**WHAT YOU WILL DO**: Transcribe every line of the items below verbatim, without changes.

**SUPPLIED DATA**:
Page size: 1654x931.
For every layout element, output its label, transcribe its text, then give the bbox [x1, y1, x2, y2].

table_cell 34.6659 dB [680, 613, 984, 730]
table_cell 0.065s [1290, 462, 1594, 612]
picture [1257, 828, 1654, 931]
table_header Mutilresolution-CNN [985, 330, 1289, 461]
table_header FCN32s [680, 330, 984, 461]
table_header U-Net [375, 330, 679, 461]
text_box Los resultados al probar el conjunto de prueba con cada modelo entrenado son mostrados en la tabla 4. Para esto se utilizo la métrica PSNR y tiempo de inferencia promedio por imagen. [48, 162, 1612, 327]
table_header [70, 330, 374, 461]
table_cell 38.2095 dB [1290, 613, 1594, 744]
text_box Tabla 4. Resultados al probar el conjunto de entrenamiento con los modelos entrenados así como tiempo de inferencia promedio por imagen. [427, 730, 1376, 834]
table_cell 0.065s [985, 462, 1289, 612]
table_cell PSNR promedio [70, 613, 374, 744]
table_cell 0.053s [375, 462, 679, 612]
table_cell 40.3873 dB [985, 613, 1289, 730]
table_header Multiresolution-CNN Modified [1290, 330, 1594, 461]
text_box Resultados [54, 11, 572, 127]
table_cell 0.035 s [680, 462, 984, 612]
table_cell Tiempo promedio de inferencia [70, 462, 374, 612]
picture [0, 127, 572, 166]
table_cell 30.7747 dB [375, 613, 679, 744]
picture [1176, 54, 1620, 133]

**EXERCISE SOLUTION**:
Page size: 1654x931.
For every layout element, output its label, transcribe its text, then give the bbox [x1, y1, x2, y2].

table_cell 34.6659 dB [680, 613, 984, 730]
table_cell 0.065s [1290, 462, 1594, 612]
picture [1257, 828, 1654, 931]
table_header Mutilresolution-CNN [985, 330, 1289, 461]
table_header FCN32s [680, 330, 984, 461]
table_header U-Net [375, 330, 679, 461]
text_box Los resultados al probar el conjunto de prueba con cada modelo entrenado son mostrados en la tabla 4. Para esto se utilizo la métrica PSNR y tiempo de inferencia promedio por imagen. [48, 162, 1612, 327]
table_header [70, 330, 374, 461]
table_cell 38.2095 dB [1290, 613, 1594, 744]
text_box Tabla 4. Resultados al probar el conjunto de entrenamiento con los modelos entrenados así como tiempo de inferencia promedio por imagen. [427, 730, 1376, 834]
table_cell 0.065s [985, 462, 1289, 612]
table_cell PSNR promedio [70, 613, 374, 744]
table_cell 0.053s [375, 462, 679, 612]
table_cell 40.3873 dB [985, 613, 1289, 730]
table_header Multiresolution-CNN Modified [1290, 330, 1594, 461]
text_box Resultados [54, 11, 572, 127]
table_cell 0.035 s [680, 462, 984, 612]
table_cell Tiempo promedio de inferencia [70, 462, 374, 612]
picture [0, 127, 572, 166]
table_cell 30.7747 dB [375, 613, 679, 744]
picture [1176, 54, 1620, 133]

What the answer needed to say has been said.